ウィリアム・クライン『PARIS+KLEIN』写真展/東京都写真美術館

パリをパチパチスナップしてるわけなのですが、エッフェル塔が写っているわけではなく、人、人、人ばかり。普通のおばあちゃんから大統領、ファッションデザイナー、ホームレス、社交界デビューのお嬢様、デモ学生、アラブ人、黒人、中国人、ゲイの人までありとあらゆる人々が。こうしてみると改めてパリって、NYと同じくらい多様性のある、というか混沌とした街なのだなと。
観光案内のような、キレイなところを並べているわけではないけれど、力強いエネルギーみたいなものがある。そのパワーは、人物の表情プラス、写真家の抜群のカラーセンス(写真の発色のさせ方とでもいうか)でさらにいい具合に強調されている感じ。混沌とした色の洪水とパリに住む人々のパワーはどこかでつながっている気がする。
また、フィルムをそのまま焼き付けて、原色ペインティングを施した作品は、とてもキレイ。こういうのはバランスが難しいと思うのですが、写真から浮いてなくて一体となっていて、さすがです。
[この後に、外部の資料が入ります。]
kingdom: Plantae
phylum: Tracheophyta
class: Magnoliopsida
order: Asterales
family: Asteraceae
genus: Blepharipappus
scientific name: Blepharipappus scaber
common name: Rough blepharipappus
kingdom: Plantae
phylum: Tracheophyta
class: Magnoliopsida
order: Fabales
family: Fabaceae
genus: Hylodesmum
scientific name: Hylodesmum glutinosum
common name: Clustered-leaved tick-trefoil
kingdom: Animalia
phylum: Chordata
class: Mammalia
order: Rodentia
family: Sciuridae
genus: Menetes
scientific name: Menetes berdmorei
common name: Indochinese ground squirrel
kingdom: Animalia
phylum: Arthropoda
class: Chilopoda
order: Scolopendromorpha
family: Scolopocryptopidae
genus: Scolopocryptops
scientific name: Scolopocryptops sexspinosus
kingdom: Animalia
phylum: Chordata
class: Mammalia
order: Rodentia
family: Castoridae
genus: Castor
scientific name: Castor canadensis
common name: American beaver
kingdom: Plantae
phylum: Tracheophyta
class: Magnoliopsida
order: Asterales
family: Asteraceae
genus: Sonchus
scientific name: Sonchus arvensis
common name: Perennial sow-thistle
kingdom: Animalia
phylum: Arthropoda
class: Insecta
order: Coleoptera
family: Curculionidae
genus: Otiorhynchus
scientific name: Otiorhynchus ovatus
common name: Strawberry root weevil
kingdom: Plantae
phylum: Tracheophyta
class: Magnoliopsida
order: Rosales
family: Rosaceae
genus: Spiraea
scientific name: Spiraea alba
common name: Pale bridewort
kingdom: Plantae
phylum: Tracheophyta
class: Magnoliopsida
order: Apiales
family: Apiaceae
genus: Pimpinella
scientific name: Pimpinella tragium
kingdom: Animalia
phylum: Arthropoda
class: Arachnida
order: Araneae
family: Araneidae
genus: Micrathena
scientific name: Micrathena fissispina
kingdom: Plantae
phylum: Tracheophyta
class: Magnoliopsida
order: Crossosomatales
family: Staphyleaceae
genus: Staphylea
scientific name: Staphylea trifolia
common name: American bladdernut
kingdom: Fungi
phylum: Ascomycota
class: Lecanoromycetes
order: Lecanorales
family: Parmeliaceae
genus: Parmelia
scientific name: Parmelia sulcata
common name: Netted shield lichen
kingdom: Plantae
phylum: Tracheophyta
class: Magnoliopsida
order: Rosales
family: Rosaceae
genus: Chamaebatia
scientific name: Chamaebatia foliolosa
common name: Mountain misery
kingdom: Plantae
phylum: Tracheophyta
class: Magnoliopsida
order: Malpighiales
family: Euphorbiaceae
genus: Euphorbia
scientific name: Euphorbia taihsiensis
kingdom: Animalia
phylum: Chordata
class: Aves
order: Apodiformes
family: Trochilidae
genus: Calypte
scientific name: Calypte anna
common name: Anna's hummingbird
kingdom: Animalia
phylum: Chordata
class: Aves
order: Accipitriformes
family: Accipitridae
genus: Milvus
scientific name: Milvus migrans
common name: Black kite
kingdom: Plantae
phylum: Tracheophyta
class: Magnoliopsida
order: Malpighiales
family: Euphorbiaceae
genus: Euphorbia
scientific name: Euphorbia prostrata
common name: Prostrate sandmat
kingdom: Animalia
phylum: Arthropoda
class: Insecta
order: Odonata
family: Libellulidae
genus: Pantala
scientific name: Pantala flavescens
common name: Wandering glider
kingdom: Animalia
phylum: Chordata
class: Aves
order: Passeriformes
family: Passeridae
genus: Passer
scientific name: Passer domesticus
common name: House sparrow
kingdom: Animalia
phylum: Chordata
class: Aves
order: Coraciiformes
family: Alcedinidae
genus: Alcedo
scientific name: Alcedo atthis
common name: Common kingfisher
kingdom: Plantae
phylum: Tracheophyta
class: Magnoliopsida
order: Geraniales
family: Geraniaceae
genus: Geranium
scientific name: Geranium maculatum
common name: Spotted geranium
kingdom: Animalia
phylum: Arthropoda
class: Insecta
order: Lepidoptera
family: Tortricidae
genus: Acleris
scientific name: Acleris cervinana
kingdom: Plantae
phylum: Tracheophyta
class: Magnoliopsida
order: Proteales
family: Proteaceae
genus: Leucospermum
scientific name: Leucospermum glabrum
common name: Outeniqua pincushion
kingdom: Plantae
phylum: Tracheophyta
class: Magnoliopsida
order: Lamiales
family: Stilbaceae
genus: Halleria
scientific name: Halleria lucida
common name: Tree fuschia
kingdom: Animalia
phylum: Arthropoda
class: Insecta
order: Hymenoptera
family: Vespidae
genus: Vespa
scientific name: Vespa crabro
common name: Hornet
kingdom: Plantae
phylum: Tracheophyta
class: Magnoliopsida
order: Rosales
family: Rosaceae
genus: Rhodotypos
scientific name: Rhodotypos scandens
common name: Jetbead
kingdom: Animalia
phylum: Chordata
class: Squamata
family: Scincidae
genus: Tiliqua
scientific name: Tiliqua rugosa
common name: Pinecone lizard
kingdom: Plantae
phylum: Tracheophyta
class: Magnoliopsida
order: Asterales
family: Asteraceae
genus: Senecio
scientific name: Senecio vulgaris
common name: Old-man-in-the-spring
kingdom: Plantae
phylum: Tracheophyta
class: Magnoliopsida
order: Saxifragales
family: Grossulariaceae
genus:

美術館内の図書室で64年に出版された彼の写真集『東京』を見ました。なんだか、つげ義春のマンガのようでした。
わざとコントラストを強くし、白い部分と黒い部分がハッキリと分かれているというせいもあって看板や貼り紙が浮かび上がってくるあたりとか『ねじ式』みたい。ちょっと現実離れしてる。いや、写真なんで現実なんですが。
でも何より、この写真撮っているときは少なくとも日本人のことを、猿というより、異星人かなにかだと思ってたんじゃなかろうかと思えてくる。つげ義春のマンガに出てくる人は、皆、どこか妖怪じみてるように思っていて、『東京』に写ってる日本人も、全員とは言いませんが、生身のくせにそんな感じに写っている。それほど、この写真の中の日本人はどこかシュール。とはいえ、さすがに人間は『ねじ式』というより『ゲンセンカン主人』って感じか。やっぱり、違わない?とにかく、この人、日本人に異質なものを感じてるんだろうな。他の『ローマ』とか『ニューヨーク』とかの作品と比べてしまうと特にそんな気がする。
でもこうしてみると、今の日本ってツマラナイ顔した人が多い。異星人でも昔の日本人の方が面白い。エネルギーに満ちてる。正直言ってこれと比べちゃうと、最近の日本のスナップ写真ってツマラナイ顔した人をツマラナイ心で撮ってるんじゃないかと思う。だからツマラナイんだ。見てる方も。

同時に坂田栄一郎・天を射るという展示も見たのですが、多分、この方はとても人柄がいい方なんだなと。有名人を正面から*1捉えたポートレートに、その人をイメージした自然写真を組み合わせるという展示方法で、人柄を反映した、穏やかな写真でした。
けれども、私の記憶に残るのはウィリアム・クラインの方、多分。